> **WHAT YOU SHOULD DO**
The listing below contains a span that opens with the line containing "list [810, 691, 1466, 1070]" and closes with the line containing "text_box [923, 419, 991, 499]". Return that span exactly.

**** PROVIDED DATA ****

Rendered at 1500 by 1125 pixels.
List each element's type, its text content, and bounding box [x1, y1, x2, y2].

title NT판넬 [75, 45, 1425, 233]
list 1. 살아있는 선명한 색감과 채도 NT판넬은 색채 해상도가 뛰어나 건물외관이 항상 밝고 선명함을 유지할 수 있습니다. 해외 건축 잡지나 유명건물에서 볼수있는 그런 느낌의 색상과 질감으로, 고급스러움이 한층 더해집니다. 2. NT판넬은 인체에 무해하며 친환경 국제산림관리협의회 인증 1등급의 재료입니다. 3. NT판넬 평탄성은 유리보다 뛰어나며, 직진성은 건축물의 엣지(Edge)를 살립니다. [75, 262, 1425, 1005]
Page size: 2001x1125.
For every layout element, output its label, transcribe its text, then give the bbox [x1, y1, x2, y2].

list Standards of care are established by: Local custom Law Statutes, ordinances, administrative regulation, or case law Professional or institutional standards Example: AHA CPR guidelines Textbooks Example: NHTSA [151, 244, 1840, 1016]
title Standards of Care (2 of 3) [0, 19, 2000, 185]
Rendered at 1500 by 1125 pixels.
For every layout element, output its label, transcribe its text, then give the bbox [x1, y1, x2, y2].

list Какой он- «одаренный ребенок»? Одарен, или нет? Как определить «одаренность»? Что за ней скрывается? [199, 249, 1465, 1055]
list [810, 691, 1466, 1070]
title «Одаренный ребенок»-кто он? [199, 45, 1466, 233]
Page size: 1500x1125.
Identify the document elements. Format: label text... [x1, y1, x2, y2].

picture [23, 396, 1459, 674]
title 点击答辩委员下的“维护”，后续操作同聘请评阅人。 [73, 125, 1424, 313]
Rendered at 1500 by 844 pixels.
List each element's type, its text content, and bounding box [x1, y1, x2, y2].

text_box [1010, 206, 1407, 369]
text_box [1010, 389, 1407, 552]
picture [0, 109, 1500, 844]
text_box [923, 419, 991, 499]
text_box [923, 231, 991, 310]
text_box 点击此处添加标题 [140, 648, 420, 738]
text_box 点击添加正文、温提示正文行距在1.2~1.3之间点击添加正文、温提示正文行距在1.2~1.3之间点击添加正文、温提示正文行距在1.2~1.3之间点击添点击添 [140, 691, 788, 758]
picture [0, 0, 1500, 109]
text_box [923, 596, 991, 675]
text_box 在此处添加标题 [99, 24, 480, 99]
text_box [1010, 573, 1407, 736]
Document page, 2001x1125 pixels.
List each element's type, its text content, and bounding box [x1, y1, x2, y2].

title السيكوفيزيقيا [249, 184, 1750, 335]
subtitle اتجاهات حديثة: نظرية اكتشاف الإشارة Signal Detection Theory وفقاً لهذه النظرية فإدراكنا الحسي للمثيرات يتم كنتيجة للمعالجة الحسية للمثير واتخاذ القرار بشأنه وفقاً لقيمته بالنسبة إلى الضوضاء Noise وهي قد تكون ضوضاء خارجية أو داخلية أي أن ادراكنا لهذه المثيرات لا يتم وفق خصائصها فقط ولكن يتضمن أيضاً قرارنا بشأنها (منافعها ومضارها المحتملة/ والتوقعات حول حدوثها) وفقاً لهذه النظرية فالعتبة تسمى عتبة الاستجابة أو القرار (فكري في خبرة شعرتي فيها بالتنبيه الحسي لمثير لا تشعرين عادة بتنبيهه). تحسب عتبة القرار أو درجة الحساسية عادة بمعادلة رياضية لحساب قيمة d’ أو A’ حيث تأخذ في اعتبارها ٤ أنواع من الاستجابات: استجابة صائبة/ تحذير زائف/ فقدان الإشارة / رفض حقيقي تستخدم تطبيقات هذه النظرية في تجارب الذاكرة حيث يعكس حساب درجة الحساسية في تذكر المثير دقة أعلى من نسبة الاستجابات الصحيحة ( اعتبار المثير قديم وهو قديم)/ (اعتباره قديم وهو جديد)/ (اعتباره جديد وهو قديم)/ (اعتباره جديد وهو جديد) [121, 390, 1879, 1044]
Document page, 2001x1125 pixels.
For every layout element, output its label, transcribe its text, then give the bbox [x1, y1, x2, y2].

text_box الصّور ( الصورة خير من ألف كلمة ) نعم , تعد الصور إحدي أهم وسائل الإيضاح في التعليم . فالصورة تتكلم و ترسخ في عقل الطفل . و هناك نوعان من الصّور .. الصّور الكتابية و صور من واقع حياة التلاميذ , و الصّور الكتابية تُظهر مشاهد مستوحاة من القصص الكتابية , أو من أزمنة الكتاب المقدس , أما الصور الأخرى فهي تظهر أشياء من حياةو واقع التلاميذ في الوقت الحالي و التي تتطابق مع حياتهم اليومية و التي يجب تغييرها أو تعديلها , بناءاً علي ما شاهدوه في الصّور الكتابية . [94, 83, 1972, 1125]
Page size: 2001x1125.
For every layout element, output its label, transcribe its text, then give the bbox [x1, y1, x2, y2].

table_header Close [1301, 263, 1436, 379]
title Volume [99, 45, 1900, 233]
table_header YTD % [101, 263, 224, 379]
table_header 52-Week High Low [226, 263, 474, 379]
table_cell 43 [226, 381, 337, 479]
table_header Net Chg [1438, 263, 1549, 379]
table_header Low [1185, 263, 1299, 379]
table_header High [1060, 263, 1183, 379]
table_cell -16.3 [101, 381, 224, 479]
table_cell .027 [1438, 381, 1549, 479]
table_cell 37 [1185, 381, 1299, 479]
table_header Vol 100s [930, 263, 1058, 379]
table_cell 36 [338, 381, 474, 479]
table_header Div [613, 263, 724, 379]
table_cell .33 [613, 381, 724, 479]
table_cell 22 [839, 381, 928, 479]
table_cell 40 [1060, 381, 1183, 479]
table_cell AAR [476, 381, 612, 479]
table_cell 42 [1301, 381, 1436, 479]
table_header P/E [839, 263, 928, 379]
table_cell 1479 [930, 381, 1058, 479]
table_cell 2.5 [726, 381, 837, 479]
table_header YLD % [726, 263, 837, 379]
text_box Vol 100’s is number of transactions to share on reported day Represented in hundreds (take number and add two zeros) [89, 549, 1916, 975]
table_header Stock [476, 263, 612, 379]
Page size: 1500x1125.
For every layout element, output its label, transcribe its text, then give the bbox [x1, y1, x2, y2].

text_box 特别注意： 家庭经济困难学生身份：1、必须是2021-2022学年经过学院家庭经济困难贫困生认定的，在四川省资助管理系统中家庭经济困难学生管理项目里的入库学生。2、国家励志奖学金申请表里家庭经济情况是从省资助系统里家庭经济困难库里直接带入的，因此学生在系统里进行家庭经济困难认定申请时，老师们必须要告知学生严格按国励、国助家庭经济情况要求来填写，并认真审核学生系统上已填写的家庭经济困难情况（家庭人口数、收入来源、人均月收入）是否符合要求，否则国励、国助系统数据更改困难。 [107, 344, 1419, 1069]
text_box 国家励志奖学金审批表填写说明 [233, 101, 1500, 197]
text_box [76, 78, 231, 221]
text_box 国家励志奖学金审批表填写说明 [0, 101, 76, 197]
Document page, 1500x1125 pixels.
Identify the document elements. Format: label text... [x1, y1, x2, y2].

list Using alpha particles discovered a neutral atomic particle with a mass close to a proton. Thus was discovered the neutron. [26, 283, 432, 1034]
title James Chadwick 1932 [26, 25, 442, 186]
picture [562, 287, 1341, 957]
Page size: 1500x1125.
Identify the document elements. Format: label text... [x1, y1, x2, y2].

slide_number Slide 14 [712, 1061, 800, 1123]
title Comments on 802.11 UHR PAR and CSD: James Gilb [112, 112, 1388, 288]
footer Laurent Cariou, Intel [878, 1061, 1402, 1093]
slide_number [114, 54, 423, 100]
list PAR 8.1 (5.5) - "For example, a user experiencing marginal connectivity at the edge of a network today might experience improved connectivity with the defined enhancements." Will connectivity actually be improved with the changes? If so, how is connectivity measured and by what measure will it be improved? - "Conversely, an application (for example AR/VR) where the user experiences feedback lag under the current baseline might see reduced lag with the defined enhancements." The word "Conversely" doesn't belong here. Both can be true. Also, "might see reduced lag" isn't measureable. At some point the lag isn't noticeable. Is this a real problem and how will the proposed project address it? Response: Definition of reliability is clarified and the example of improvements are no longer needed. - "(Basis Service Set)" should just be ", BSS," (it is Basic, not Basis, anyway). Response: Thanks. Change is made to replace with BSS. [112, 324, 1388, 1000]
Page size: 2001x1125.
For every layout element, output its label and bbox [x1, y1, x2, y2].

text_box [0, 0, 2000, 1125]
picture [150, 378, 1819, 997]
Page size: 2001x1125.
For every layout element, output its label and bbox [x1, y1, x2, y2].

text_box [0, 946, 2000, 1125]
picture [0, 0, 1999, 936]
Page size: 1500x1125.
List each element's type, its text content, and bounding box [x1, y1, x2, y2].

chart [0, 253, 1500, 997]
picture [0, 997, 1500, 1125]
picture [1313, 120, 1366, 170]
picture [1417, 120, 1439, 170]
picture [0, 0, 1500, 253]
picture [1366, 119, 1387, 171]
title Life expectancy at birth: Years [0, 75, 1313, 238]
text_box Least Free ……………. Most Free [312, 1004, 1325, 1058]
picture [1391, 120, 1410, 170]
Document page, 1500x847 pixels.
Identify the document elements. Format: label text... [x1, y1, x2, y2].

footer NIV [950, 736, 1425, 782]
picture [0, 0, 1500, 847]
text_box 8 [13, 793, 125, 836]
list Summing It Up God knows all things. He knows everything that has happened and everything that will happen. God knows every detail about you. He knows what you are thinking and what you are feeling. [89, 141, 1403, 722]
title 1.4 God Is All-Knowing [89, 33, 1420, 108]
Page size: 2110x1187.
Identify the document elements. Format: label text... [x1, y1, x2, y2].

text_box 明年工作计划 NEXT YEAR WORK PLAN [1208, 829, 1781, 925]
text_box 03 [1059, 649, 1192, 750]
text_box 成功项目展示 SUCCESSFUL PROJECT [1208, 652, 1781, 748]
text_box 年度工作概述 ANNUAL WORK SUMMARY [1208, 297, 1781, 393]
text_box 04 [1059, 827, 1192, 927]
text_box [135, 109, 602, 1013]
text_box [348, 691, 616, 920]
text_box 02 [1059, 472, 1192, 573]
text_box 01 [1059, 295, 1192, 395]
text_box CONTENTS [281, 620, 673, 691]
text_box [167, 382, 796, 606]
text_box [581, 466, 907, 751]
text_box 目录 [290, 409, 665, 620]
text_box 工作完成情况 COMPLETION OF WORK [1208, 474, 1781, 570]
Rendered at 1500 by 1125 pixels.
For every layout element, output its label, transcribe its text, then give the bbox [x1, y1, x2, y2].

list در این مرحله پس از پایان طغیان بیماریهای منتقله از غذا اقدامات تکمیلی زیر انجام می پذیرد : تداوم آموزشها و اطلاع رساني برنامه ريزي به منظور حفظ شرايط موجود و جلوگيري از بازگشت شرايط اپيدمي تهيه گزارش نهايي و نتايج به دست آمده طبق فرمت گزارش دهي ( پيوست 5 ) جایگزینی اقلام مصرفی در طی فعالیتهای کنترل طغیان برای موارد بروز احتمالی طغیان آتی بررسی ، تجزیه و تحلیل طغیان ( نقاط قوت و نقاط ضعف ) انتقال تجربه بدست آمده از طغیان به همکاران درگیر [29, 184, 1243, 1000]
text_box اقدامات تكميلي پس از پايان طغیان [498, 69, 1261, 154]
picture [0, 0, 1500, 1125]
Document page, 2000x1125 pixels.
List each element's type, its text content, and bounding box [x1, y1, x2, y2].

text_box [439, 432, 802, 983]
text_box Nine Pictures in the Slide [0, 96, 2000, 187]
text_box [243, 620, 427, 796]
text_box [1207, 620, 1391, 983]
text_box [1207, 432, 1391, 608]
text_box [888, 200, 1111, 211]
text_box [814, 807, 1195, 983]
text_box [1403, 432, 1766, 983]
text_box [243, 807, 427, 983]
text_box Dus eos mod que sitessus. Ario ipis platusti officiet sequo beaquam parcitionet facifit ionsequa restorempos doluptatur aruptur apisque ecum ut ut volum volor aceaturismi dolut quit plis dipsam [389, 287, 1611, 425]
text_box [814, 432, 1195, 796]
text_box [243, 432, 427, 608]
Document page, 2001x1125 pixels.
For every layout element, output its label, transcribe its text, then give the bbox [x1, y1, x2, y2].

****

> **ANSWER SPACE**
list [810, 691, 1466, 1070]
title «Одаренный ребенок»-кто он? [199, 45, 1466, 233]
Page size: 1500x1125.
Identify the document elements. Format: label text... [x1, y1, x2, y2].

picture [23, 396, 1459, 674]
title 点击答辩委员下的“维护”，后续操作同聘请评阅人。 [73, 125, 1424, 313]
Rendered at 1500 by 844 pixels.
List each element's type, its text content, and bounding box [x1, y1, x2, y2].

text_box [1010, 206, 1407, 369]
text_box [1010, 389, 1407, 552]
picture [0, 109, 1500, 844]
text_box [923, 419, 991, 499]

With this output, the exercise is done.